Task goal. In the records below, pick out all lines containing the word "shoulder".

━━━━━ Material for this task ━━━━━

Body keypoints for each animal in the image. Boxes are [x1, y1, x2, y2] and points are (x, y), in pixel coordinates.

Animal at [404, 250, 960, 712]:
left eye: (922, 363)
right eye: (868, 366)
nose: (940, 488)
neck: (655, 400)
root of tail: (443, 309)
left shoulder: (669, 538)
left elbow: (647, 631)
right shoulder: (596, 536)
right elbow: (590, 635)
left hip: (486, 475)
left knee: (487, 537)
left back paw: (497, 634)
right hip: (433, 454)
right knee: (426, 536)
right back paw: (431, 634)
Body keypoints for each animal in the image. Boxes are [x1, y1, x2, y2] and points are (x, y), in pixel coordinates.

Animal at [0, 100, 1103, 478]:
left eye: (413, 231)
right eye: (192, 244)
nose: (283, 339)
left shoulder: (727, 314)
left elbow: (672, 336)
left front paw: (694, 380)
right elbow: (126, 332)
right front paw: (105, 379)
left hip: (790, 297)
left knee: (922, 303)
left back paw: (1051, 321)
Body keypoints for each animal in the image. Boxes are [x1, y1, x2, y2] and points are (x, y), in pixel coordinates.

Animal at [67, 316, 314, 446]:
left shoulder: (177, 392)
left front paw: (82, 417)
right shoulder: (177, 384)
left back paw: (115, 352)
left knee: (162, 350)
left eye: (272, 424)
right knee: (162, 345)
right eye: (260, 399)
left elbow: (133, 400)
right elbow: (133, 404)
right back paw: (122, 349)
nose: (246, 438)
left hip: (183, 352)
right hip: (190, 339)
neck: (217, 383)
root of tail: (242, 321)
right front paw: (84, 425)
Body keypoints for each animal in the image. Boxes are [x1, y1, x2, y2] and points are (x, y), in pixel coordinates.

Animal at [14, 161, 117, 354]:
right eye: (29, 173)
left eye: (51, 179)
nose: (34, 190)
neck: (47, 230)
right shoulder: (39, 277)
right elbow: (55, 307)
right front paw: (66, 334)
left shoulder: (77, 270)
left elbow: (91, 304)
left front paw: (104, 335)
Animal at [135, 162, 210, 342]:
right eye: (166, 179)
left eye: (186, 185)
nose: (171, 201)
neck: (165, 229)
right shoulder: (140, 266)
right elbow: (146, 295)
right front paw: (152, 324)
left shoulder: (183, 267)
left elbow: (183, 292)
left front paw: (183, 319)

━━━━━

Written solution.
left shoulder: (669, 538)
right shoulder: (596, 536)
left shoulder: (727, 314)
left shoulder: (177, 392)
right shoulder: (177, 384)
right shoulder: (39, 277)
left shoulder: (77, 270)
right shoulder: (140, 266)
left shoulder: (183, 267)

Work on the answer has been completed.